[What is needed]: Show every line in the entries below that contains the word "shown", copying each line in full. Case counts when matching.

[Supplied entries]:

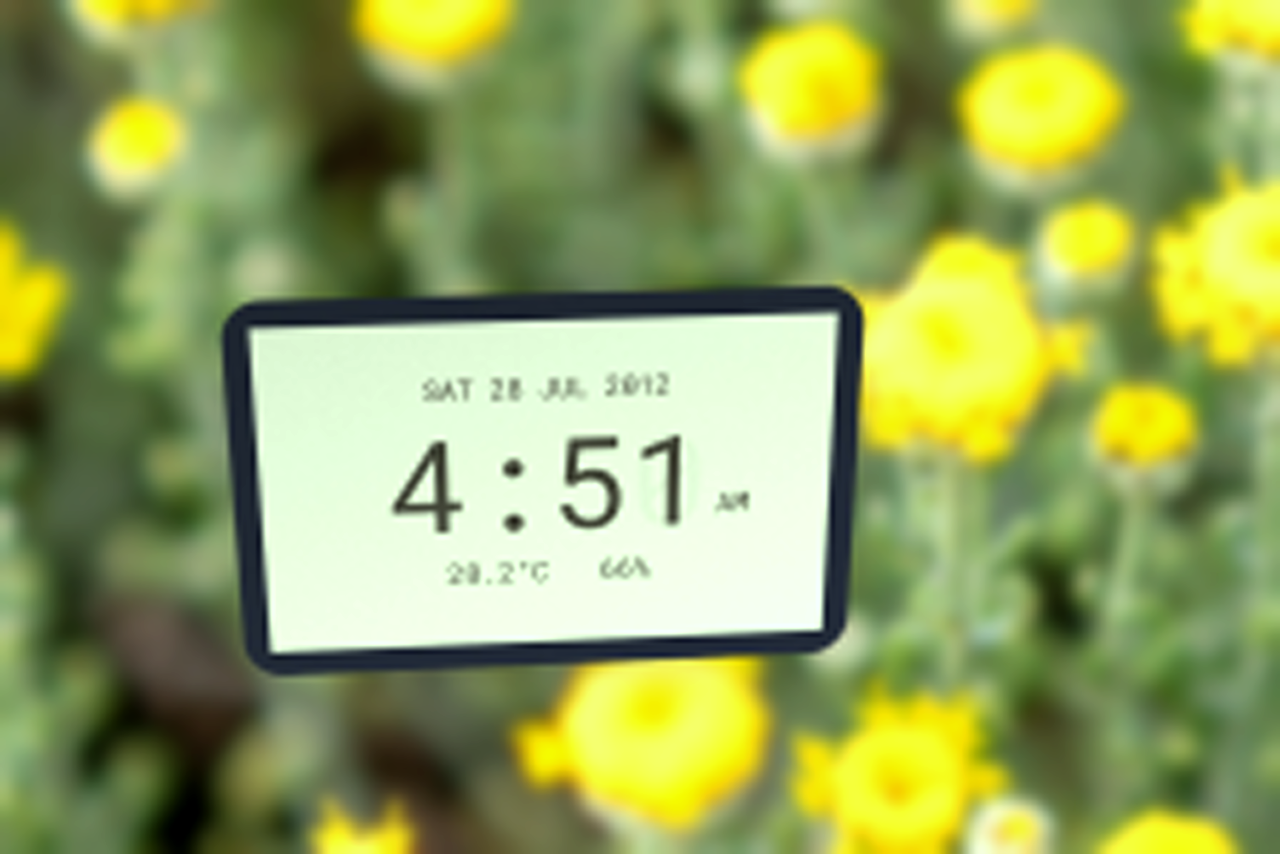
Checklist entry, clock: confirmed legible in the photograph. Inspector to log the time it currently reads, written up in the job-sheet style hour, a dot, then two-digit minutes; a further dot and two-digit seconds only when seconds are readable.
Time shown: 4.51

--

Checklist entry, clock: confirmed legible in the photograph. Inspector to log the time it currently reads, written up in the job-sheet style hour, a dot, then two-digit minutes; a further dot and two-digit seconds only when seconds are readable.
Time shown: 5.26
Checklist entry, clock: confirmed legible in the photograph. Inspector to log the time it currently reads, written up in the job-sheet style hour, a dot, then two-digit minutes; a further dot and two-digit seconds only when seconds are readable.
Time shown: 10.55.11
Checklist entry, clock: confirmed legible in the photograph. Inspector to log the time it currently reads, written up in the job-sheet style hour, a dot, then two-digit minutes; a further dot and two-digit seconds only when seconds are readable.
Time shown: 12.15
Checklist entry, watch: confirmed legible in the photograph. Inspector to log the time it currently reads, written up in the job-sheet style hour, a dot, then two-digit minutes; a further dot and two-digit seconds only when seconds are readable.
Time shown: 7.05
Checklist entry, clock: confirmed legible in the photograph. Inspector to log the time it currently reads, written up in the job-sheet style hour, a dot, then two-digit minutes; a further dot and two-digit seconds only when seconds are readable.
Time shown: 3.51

==

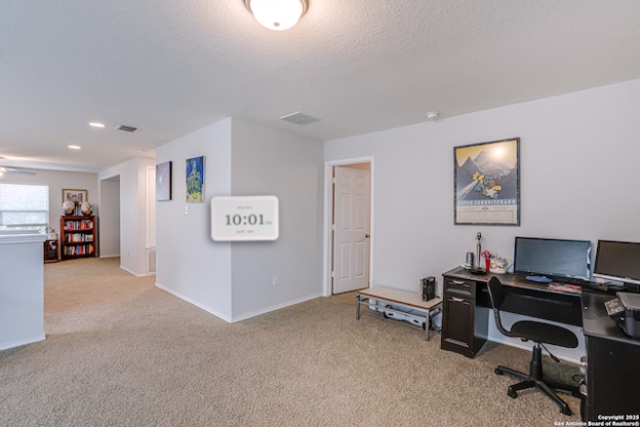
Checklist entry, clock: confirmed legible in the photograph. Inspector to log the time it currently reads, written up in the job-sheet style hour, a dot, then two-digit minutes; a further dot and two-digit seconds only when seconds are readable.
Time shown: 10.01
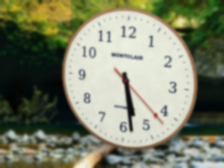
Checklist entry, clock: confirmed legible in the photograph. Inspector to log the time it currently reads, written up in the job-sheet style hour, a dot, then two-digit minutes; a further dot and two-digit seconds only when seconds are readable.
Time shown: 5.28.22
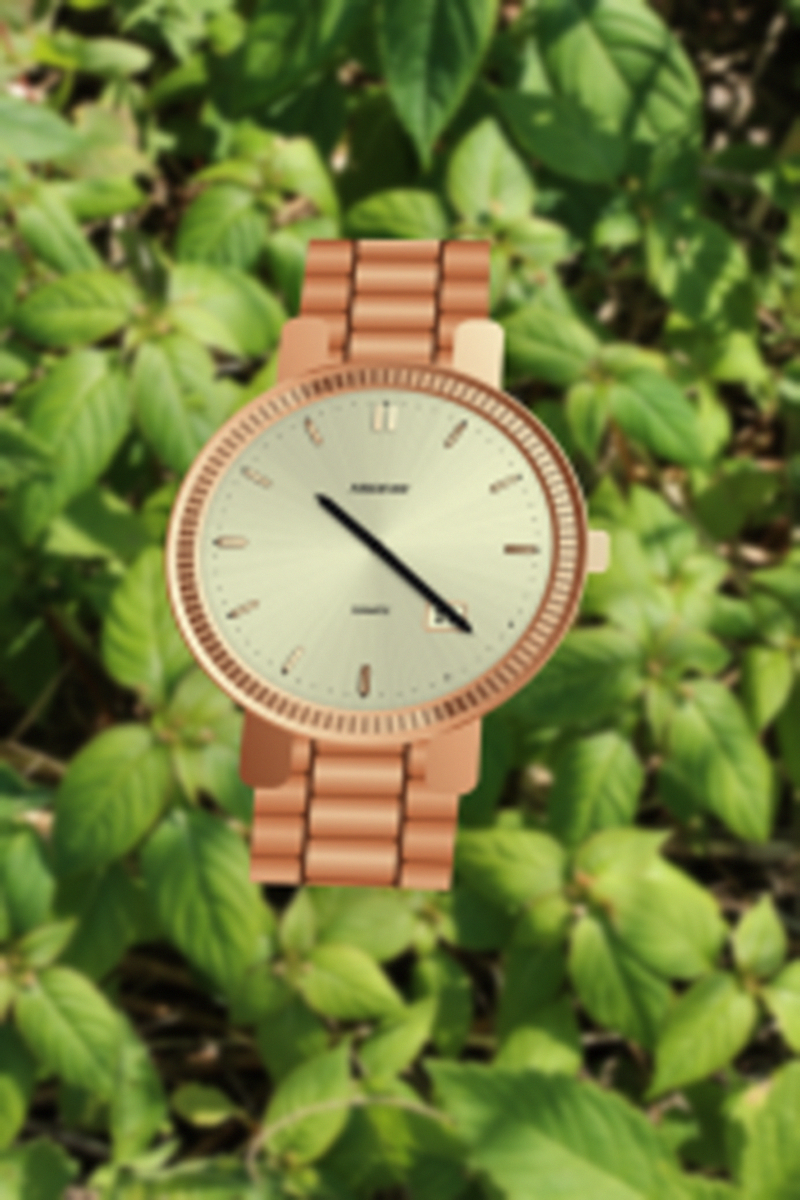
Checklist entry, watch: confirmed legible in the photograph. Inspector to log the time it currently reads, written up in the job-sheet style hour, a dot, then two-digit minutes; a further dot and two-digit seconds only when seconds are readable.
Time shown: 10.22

[Answer to this task]:
Time shown: 4.51
Time shown: 5.26
Time shown: 10.55.11
Time shown: 12.15
Time shown: 7.05
Time shown: 3.51
Time shown: 10.01
Time shown: 5.28.22
Time shown: 10.22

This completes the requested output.